The gender distributions from Kaupang and Vestfold are at odds with results from other areas of Scandinavia. Starting with Birka, Gräslund (1980:82) finds that 58 % of the inhumations are female, against 61% of the cremations, although she suggests that the real distribution might be closer to 50-50. Of 113 10th and 11th century graves at Barshalder in Gotland, 37 % were female, 49 % male and 14 % gender neutral (Rundkvist 2003:79). A study of a sample of 76 sexed skeletons from Hedeby concluded that 62 % were male (Sellevold et al. 1984:214). Other South Scandinavian cemeteries also show a predominance of men: Stengade II (53 %), Kaagaarden (63 %) and Bogøvej (61 %), while there are relatively more women at Lejre (61 %) and Hesselbjerg (58 %) (Sellevold et al. 1984:214-215; Bennike 1994:169). With the exception of Birka and Barshalder, these studies are based on skeletal material – what we have here, is sexed burials, not gendered ones. Not only Kaupang and the rest of the material from Vestfold, but the Norwegian material as such – based as it is on the presence of gender specific artefacts in the graves – is biased relative to the South Scandinavian one, and the two cannot really be compared on equal terms. It is a telling fact that Per Holck’s anthropological analysis of Late Iron Age cremations in Southeast Norway, although only 42 burials from the period could be ascribed to either sex, concluded that 62 % of the cremation burials actually were female (Holck 1986, catalogue).

At Kaupang, the gendered burials account for only a part of the dated burials, while, more importantly, the dated burials themselves only account for a minor part of the total number of burials. Thus, the gendered graves belong to a rather exclusive category, and one must be careful when assuming that gendered graves equal sexed graves. Herein lies the answer to our first as well as to our third question. In principle, one would expect a more or less equal distribution of male and female sexed graves. The reason why we do not find an equal distribution in Vestfold, probably has to do with the difference betwen sexed and gendered graves, i.e. more males than females were buried with gender-specific artefacts, or, more likely, more males than females were buried with gender-specific artefacts that are preserved and can be recovered by archaeologists. There is a clear correlation between areas with a substantial number of professionally excavated graves and those with a relatively high proportion of female burials. This is evident in those parts of Vestfold where only few professional excavations have taken place, and the proportion of male graves is very high: After all, a corroded sword is easier to notice when ploughing than the remains of an oval bronze brooch or a few beads.

So, when we do find that 58 % (9th century) and 24 % (10th century) respectively of the dated graves at Kaupang are female, these high figures are due mainly to the substantial number of graves being archaeologically investigated at Kaupang.
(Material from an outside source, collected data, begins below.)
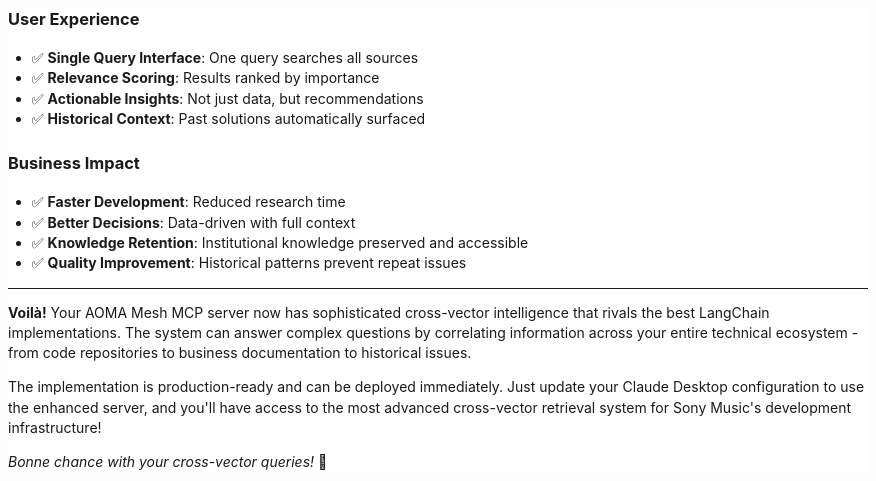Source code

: ### **User Experience**
- ✅ **Single Query Interface**: One query searches all sources
- ✅ **Relevance Scoring**: Results ranked by importance
- ✅ **Actionable Insights**: Not just data, but recommendations
- ✅ **Historical Context**: Past solutions automatically surfaced

### **Business Impact**
- ✅ **Faster Development**: Reduced research time
- ✅ **Better Decisions**: Data-driven with full context
- ✅ **Knowledge Retention**: Institutional knowledge preserved and accessible
- ✅ **Quality Improvement**: Historical patterns prevent repeat issues

---

**Voilà!** Your AOMA Mesh MCP server now has sophisticated cross-vector intelligence that rivals the best LangChain implementations. The system can answer complex questions by correlating information across your entire technical ecosystem - from code repositories to business documentation to historical issues.

The implementation is production-ready and can be deployed immediately. Just update your Claude Desktop configuration to use the enhanced server, and you'll have access to the most advanced cross-vector retrieval system for Sony Music's development infrastructure!

*Bonne chance with your cross-vector queries!* 🚀
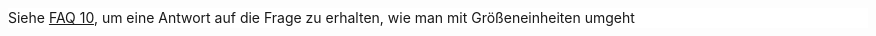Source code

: 
Siehe [FAQ 10](https://smartdatamodels.org/index.php/faqs/), um eine Antwort auf die Frage zu erhalten, wie man mit Größeneinheiten umgeht
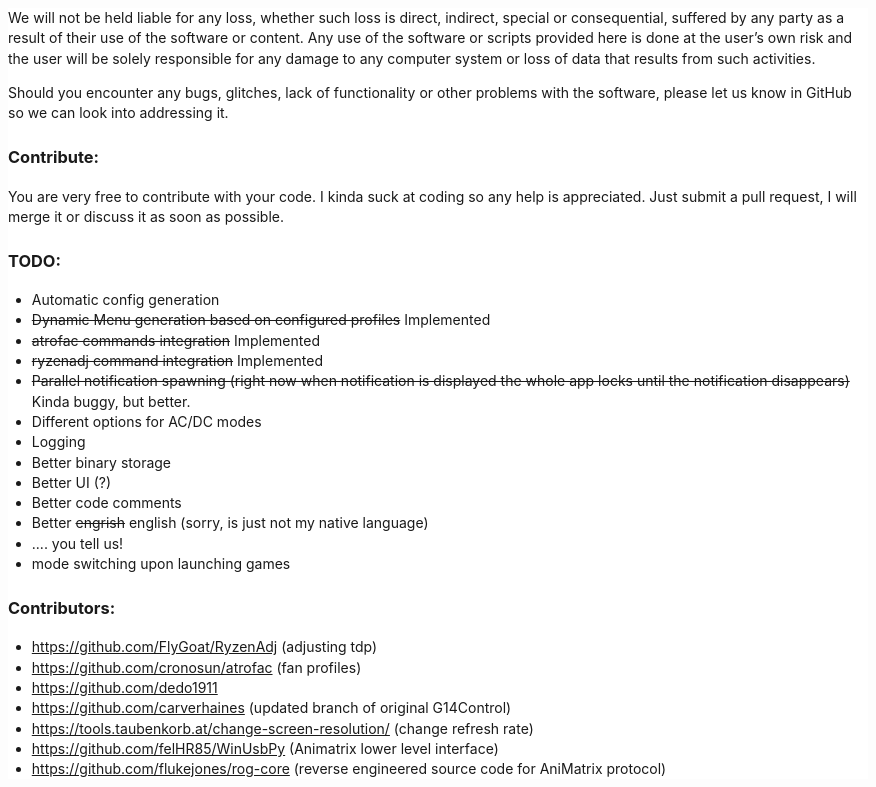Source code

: We will not be held liable for any loss, whether such loss is direct, indirect, special or consequential, suffered by any party as a result of their use of the software or content. Any use of the software or scripts provided here is done at the user’s own risk and the user will be solely responsible for any damage to any computer system or loss of data that results from such activities.

Should you encounter any bugs, glitches, lack of functionality or other problems with the software, please let us know in GitHub so we can look into addressing it.

### Contribute:
You are very free to contribute with your code. I kinda suck at coding so any help is appreciated. Just submit a pull request, I will merge it or discuss it as soon as possible.

### TODO:
- Automatic config generation
- ~~Dynamic Menu generation based on configured profiles~~ Implemented
- ~~atrofac commands integration~~ Implemented
- ~~ryzenadj command integration~~ Implemented
- ~~Parallel notification spawning (right now when notification is displayed the whole app locks until the notification disappears)~~ Kinda buggy, but better.
- Different options for AC/DC modes
- Logging
- Better binary storage
- Better UI (?)
- Better code comments
- Better ~~engrish~~ english (sorry, is just not my native language)
- .... you tell us!
- mode switching upon launching games
### Contributors:
- https://github.com/FlyGoat/RyzenAdj (adjusting tdp)
- https://github.com/cronosun/atrofac (fan profiles)
- https://github.com/dedo1911
- https://github.com/carverhaines (updated branch of original G14Control)
- https://tools.taubenkorb.at/change-screen-resolution/ (change refresh rate)
- https://github.com/felHR85/WinUsbPy (Animatrix lower level interface)
- https://github.com/flukejones/rog-core (reverse engineered source code for AniMatrix protocol)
As for the relative decrease in the gendered female graves in the 10th century, it would be tempting to attribute this to an influx of males at Kaupang in the late period. However, the decrease can be traced also in Vestfold as a whole, as in most of Norway (Dommasnes 1982:81-83). A more likely explanation would seem to be either a real decrease in gendered female burials compared to male, or a change in the way female graves were gendered; the latter could be caused for instance by the partial and gradual abandonment of oval brooches as part of the female dress in the 10th century, under influence from Frankish and/or Byzantine single-brooch dresses (Hedeager Krag 1994; cf Ingstad 1999:243-244).). It is, furthermore, a distinct possibility that female dress customs were rather more varied at any point through the Viking Age than often assumed (Martens 1969:88; see also Blindheim 1947:117-118). A survey of the Viking Age evidence from Denmark supports that the poorest and the richest women, as indicated by grave furnishings, did not wear oval brooches (Hedeager Madsen 1990:104).